EXERCISE PASSAGE:
--- START ---
Seems like the fun hobbies are the expensive ones! :blink:


----------



## tonyvdb (Sep 5, 2007)

Just dont spend alot of money on expensive HDMI cables. its a known fact that there is no difference in the quality of the cable.


----------



## Bob in St. Louis (Oct 21, 2006)

Exactly.
Specifically, the "big name found in the chain stores" (not to name names.....).

GE and Philips each sell a steel braided, clear plastic coated (it looks "audiophile") HDMI cord for a VERY reasonable price. I've got each and am very happy with them. I've also got a 25' cable I bought from Oppo many years ago that was an insane $30 that I love. It's a big fat thick cable that runs to my projector.


----------



## tonyvdb (Sep 5, 2007)

Monoprice is another great place to get them dirt cheep


----------



## Peter Loeser (Aug 11, 2012)

tonyvdb said:


> Monoprice is another great place to get them dirt cheep


I've had good results with HDMI cables (among lots of other things) from Monoprice.


----------



## Peter Loeser (Aug 11, 2012)

Just a quick follow-up to my issue. I only experience the "banding" effect on certain still images. I remember this happening with my HTPC (i.e. desktop wallpaper, etc.). It also happens on some of the menus on my OPPO Blu-ray player, but I'm not able to get it to occur during video playback (including DVD and Blu-ray).

Like I said, it never bothered me enough to pay close attention to it. It seems like a matter of still image resolution or software rendering of said images in some cases. Of interest, the OPPO lets me view photos stored on my network, and I did not notice the banding effect on any of those.


----------



## Bob in St. Louis (Oct 21, 2006)

Gotcha. Yea, if it's not bothering you, then you're in good shape.
Like you said, it can be seen in still images, but where I see it the most is in a scene where there's a sunrise, like a time lapse, and you can watch the banding "bloom" on the screen.


----------



## Peter Loeser (Aug 11, 2012)
--- END ---
[Collected data entries]
--- START ---
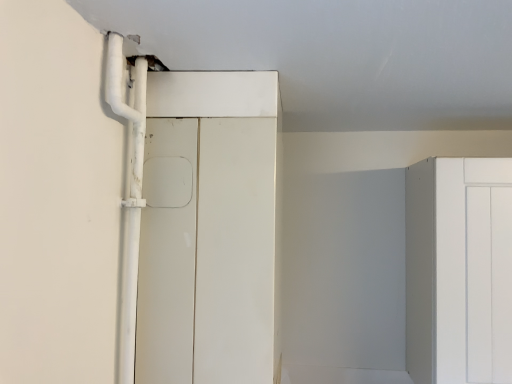
The image size is (512, 384). What are the coordinates of `white matte door at center` in the screenshot? It's located at (209, 229).

Describe the element at coordinates (209, 229) in the screenshot. I see `white matte door at center` at that location.

Image resolution: width=512 pixels, height=384 pixels. What do you see at coordinates (128, 191) in the screenshot? I see `white plastic pipe at left` at bounding box center [128, 191].

The height and width of the screenshot is (384, 512). What are the coordinates of `white plastic pipe at left` in the screenshot? It's located at (128, 191).

In order to face white plastic pipe at left, should I rotate leftwards or rightwards?

To face it directly, rotate left by 16.784 degrees.

Identify the location of white matte door at center. Image resolution: width=512 pixels, height=384 pixels. pos(209,229).

Is white plastic pipe at left to the left of white matte door at center from the viewer's perspective?

Correct, you'll find white plastic pipe at left to the left of white matte door at center.

Who is more distant, white plastic pipe at left or white matte door at center?

white matte door at center.

Which is closer to the camera, (130, 287) or (192, 77)?

Point (130, 287) appears to be closer to the viewer than point (192, 77).

From the image's perspective, which object appears higher, white plastic pipe at left or white matte door at center?

From the image's view, white plastic pipe at left is above.

From a real-world perspective, is white plastic pipe at left located higher than white matte door at center?

Yes.

Is white plastic pipe at left thinner than white matte door at center?

Correct, the width of white plastic pipe at left is less than that of white matte door at center.

Looking at this image, from their relative heights in the image, would you say white plastic pipe at left is taller or shorter than white matte door at center?

Considering their sizes, white plastic pipe at left has less height than white matte door at center.

Can you confirm if white plastic pipe at left is smaller than white matte door at center?

Indeed, white plastic pipe at left has a smaller size compared to white matte door at center.

Do you think white plastic pipe at left is within white matte door at center, or outside of it?

white plastic pipe at left is located beyond the bounds of white matte door at center.

Are white plastic pipe at left and white matte door at center far apart?

No.

Is white plastic pipe at left looking in the opposite direction of white matte door at center?

white plastic pipe at left does not have its back to white matte door at center.

How many degrees apart are the facing directions of white plastic pipe at left and white matte door at center?

0.0102 degrees.

At what (x,y) coordinates should I click in order to perform the action: click on pipe lying on the left of white matte door at center. Please return your answer as a coordinate pair (x, y). This screenshot has height=384, width=512. Looking at the image, I should click on (128, 191).

Between white matte door at center and white plastic pipe at left, which one appears on the right side from the viewer's perspective?

white matte door at center.

Relative to white plastic pipe at left, is white matte door at center in front or behind?

white matte door at center is positioned farther from the viewer than white plastic pipe at left.

Is point (258, 315) closer or farther from the camera than point (131, 254)?

Clearly, point (258, 315) is more distant from the camera than point (131, 254).

From the image's perspective, which one is positioned lower, white matte door at center or white plastic pipe at left?

white matte door at center, from the image's perspective.

From a real-world perspective, which is physically above, white matte door at center or white plastic pipe at left?

From a 3D spatial view, white plastic pipe at left is above.

Which of these two, white matte door at center or white plastic pipe at left, is wider?

white matte door at center.

In terms of height, does white matte door at center look taller or shorter compared to white plastic pipe at left?

white matte door at center is taller than white plastic pipe at left.

In terms of size, does white matte door at center appear bigger or smaller than white plastic pipe at left?

In the image, white matte door at center appears to be larger than white plastic pipe at left.

In the scene shown: Is white plastic pipe at left a part of white matte door at center?

That's incorrect, white plastic pipe at left is not inside white matte door at center.

Are white matte door at center and white plastic pipe at left located far from each other?

No, white matte door at center is in close proximity to white plastic pipe at left.

Does white matte door at center turn towards white plastic pipe at left?

No, white matte door at center is not aimed at white plastic pipe at left.

Find the location of a particular element. door located below the white plastic pipe at left (from the image's perspective) is located at coordinates (209, 229).

This screenshot has width=512, height=384. Find the location of `pipe above the white matte door at center (from a real-world perspective)`. pipe above the white matte door at center (from a real-world perspective) is located at coordinates (128, 191).

Identify the location of pipe above the white matte door at center (from the image's perspective). This screenshot has width=512, height=384. (128, 191).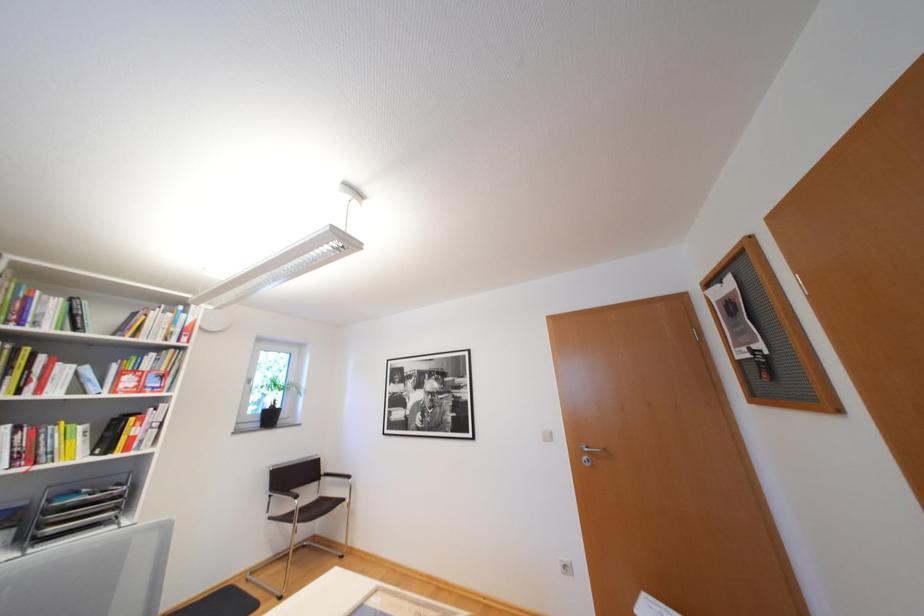
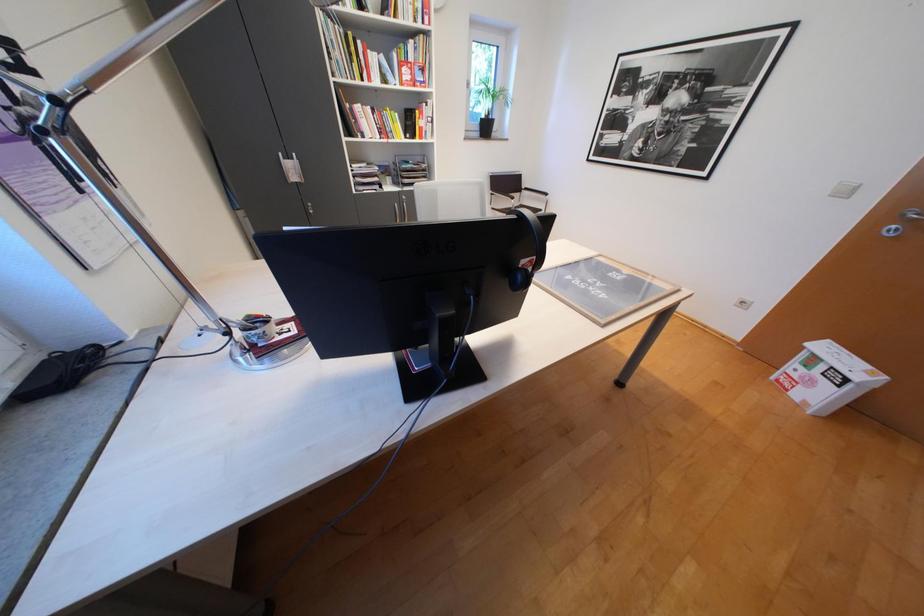
How did the camera likely rotate?

The rotation direction of the camera is left-down.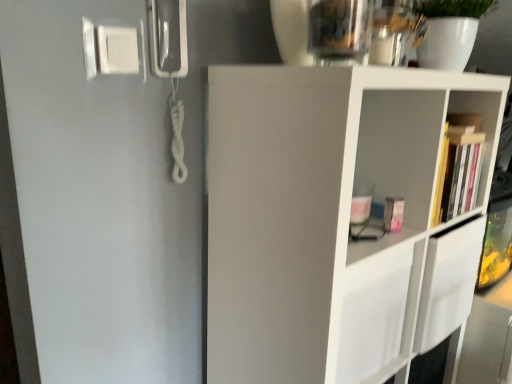
Image resolution: width=512 pixels, height=384 pixels. What do you see at coordinates (459, 174) in the screenshot?
I see `hardcover book at right` at bounding box center [459, 174].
--- END ---
TASK REQUIREMENTS:
A – Reproduce the part of the HDMI cable thread that runs from "GE and Philips" up to and including "to my projector.".
B – In the HDMI cable thread, how much did the 25' cable bought from Oppo cost?
C – Extend the HDMI cable thread from the point where it stops.

RESPONSES BY TASK:
A –
GE and Philips each sell a steel braided, clear plastic coated (it looks "audiophile") HDMI cord for a VERY reasonable price. I've got each and am very happy with them. I've also got a 25' cable I bought from Oppo many years ago that was an insane $30 that I love. It's a big fat thick cable that runs to my projector.

B – $30

C –
Bob in St. Louis said:


> but where I see it the most is in a scene where there's a sunrise, like a time lapse, and you can watch the banding "bloom" on the screen.


Yes that's exactly what I was imagining too - and tried playing back those types of scenes the other night but did not notice and banding effects. I think this may have been something I noticed while running an HTPC in my setup, but never messed around with. It appears to be limited to static backgrounds on the UI menus in the case of my OPPO Blu-ray player.


----------



## Bob in St. Louis (Oct 21, 2006)

I tried to contact H/K tech support asking them if a firmware update would have the ability to change HDMI versions to a more recent ("higher") version. 
It's been a few days, and despite their advertised one day response time, it appears I'm not going to get one.

Anybody know if it's possible?

Bob


----------



## Peter Loeser (Aug 11, 2012)

I could be wrong, but I think some of the added features for HDMI 1.4 require hardware updates.


----------



## lcaillo (May 2, 2006)

Banding is almost always a lack of bit depth in the source, but can be a problem in displays or processors. It occurs because there is insufficient resolution of brightness and you get steps instead of a smooth ramp of brightness. It can also be introduced in scaling and compression processes.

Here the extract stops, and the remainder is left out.